Rasulullah SAW juga tidak banyak protes terhadap istrinya. Sebuah riwayat menceritakan dari 'Aisyah, suatu hari masakan ‘Aisyah RA rasanya terlalu asin. Namun, Rasulullah SAW tetap menyanjung makanan itu tanpa berkomentar apa pun. Sajian tersebut juga habis dilahapnya. Belakangan, ‘Aisyah mencicipi masakannya sendiri dan sadar akan rasa yang terlampau asing. Begitulah sopannya Rasulullah SAW, tidak pernah satu kali pun mencela istrinya.
Sebagai istri, wajar bila kecemburuan datang ketika suami menyebut-nyebut nama perempuan lain. ‘Aisyah RA pernah suatu ketika terbakar api cemburu karena merasa dirinya dibanding-bandingkan dengan Khadijah RA, istri pertama Rasulullah SAW.
Di sinilah peran Rasulullah SAW membimbing istrinya itu agar rasa cemburu tidak meningkat ke emosi yang tak perlu. Sanjungan terhadap Khadijah RA tidak berarti menafikan peran satu istrinya kini, ‘Aisyah. Rasulullah SAW sebagai seorang suami mampu mengubah kecemburuan istrinya menjadi cinta kasih.

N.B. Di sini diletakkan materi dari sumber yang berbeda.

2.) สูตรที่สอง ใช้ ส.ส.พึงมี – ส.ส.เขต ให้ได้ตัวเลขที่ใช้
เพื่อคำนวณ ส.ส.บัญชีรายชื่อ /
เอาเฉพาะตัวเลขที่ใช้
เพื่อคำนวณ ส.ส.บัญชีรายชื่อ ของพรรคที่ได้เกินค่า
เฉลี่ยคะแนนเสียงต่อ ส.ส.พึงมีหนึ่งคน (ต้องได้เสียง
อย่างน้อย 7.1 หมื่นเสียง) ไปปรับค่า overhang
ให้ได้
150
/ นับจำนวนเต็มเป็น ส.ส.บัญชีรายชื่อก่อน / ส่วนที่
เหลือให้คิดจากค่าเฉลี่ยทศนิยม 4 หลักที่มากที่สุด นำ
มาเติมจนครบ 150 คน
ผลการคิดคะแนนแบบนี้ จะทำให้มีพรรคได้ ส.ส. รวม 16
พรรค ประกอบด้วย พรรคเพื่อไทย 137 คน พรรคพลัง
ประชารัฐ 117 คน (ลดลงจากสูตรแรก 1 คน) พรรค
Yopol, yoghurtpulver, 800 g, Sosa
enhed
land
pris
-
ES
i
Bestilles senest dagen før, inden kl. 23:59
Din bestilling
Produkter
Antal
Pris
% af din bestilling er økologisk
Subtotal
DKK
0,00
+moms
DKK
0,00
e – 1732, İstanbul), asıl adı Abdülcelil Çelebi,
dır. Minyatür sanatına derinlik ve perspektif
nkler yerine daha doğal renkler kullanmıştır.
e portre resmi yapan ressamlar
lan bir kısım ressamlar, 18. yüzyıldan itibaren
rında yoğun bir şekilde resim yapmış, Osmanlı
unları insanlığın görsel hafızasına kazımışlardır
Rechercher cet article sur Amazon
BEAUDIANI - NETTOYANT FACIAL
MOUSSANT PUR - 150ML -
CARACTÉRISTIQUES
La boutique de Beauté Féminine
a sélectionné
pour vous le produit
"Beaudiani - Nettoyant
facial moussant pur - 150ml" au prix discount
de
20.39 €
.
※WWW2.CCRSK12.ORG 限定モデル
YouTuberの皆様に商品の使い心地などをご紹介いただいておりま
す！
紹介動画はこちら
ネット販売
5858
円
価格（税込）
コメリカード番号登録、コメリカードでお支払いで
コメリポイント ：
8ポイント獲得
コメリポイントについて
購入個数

‘Aisyah RA merupakan wanita cerdas dan beruntung. Kebersamaan dengan Rasulullah SAW merupakan upaya belajar sepanjang hayat. Saat salah seorang sahabat bertanya, seperti apakah akhlak Rasulullah SAW. ‘Aisyah menyebutkan bahwa Rasulullah SAW adalah Alquran “berjalan”. Maknanya, kehidupan Nabi Muhammad SAW selalu sesuai dengan perintah Alquran.